The Movie Life Lesson: All sorts of despicable antics such as kidnapping are excused if you fall in love with your hostage during the process.
Why It’s Impossible In Real Life: Simply because you “really did fall for her Guv, honest” doesn’t equate to your highly illegal hijinks being forgotten in the eyes of the law. Charges would be brought. You’d get jailed.
Legally Blonde (2001)
The Movie Life Lesson: Filming an admissions video wherein you are scantily-clad instead of writing an entry essay for university will appeal to the school’s adventurous side.
Why It’s Impossible In Real Life: While a positive attitude and ingenuity might prevent you from being habitually ignored by your hardworking peers, Harvard would really rather prefer it if you took your skanky butt elsewhere.

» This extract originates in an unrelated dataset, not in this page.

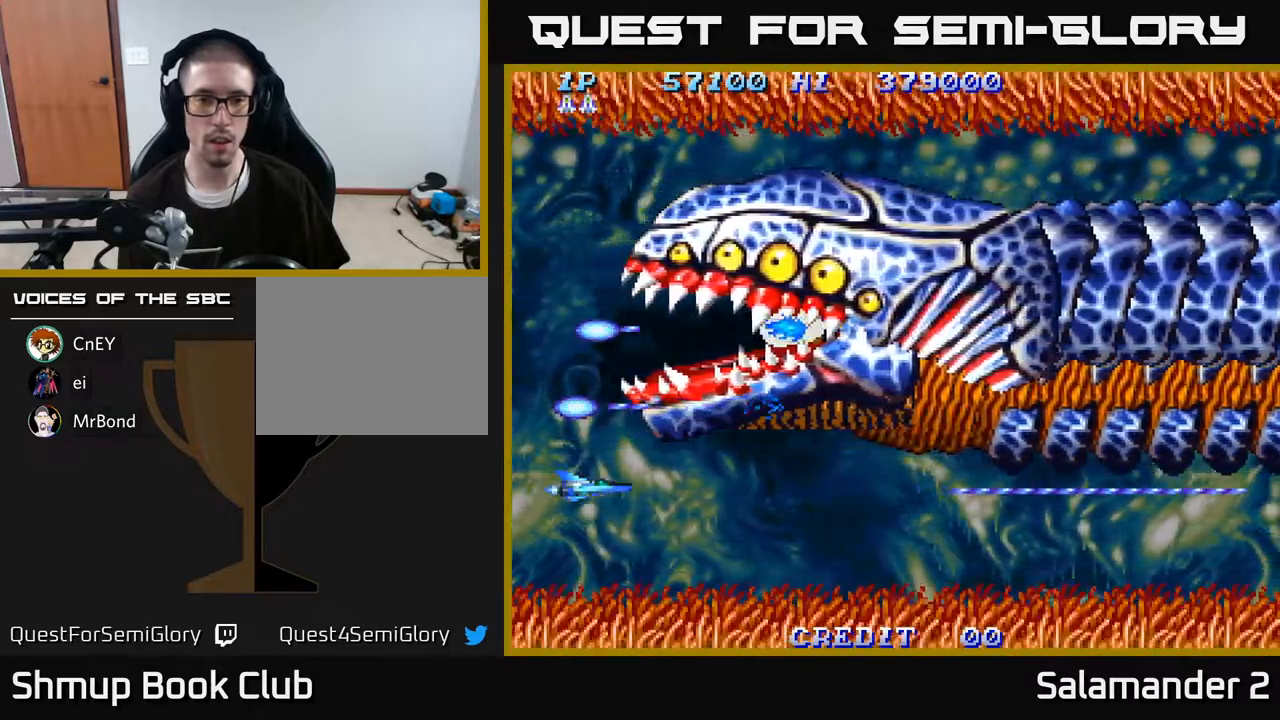
{"buttons": ["A", "DPAD_DOWN"], "right_stick": "center", "events": [[367, "DPAD_DOWN", "down"]]}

The Movie Life Lesson: Through the wonders of science, dead people can now be reanimated and return to the world of the living.
Why It’s Impossible In Real Life: No they can’t. Might be time to rethink that Evil Knievel jump off the garage roof you had planned.
The Movie Life Lesson: Fake IDs may be illegal but you’ve nothing to fear when approached by law enforcement. The police will think you’re a badass and invite you to ride along with them!
Why It’s Impossible In Real Life: Using an I.D. that’s dodgier than a Picasso off Delboy wouldn’t make you friends with the police. It’d land you a hefty fine and a visit to your parents’ doorstep with the bizzies in tow.
Weird Science (1985)
The Movie Life Lesson: If you can’t get a real girl to date you, just make a smokin’ hot one with an old BBC computer and cables, who’ll transform into a MILF and give you tips on wooing the ladies.
Why It’s Impossible In Real Life: Technology ain’t what it used to be in ‘80s movies.
Romy And Michele's High School Reunion (1997)
The Movie Life Lesson: If you were a nerd at school, you are likely to shed your D&D-lovin’ skin and go on to become conventionally successful. The popular kids will become dribbling alcoholics with failed marriages.
Why It’s Impossible In Real Life: As much as you might want them to flounder, some times those popular runts become popular, successful adults.
My Best Friend's Wedding (1997)
The Movie Life Lesson: Making a huge tit of yourself and destroying your best friend’s chance at happiness is OK if it’s for selfish reasons.
Why It’s Impossible In Real Life: Real people aren’t so quick to forget the financial and emotional turmoil you’ve put them through. Expect a bill and a lifetime ban on family events, Roberts.
She's All That (1998)
The Movie Life Lesson: Removing your glasses, putting on lipstick and letting your hair down will transform you into a woman about a million times hotter than you were previously.
Why It’s Impossible In Real Life: Women are hot with or without glasses, make up and hair styling. True beauty busies itself not with such trivialities.
Return Of The Jedi (1983)
The Movie Life Lesson: Bad people will often realise before it’s too late that they’ve spent their lives behaving like tyrannical curmudgeons, and have a massive change of heart.
Why It’s Impossible In Real Life: The older people get, the more stuck in their ways they become and difficult it becomes to change.
Don’t expect the lady at the end of the road to quit knifing your footballs every time you boot them accidentally down her drive.
Knocked Up (2007)
The Movie Life Lesson: It’s much better to change every part of yourself to suit your partner, even if that means giving up your favourite activities and defining characteristics.
Why It’s Impossible In Real Life: Getting rid of everything that makes you, well, you, surely doesn’t that mean your partner doesn’t love you at all. They’d prefer if you were just like them. Oh dear, it’s never gonna last.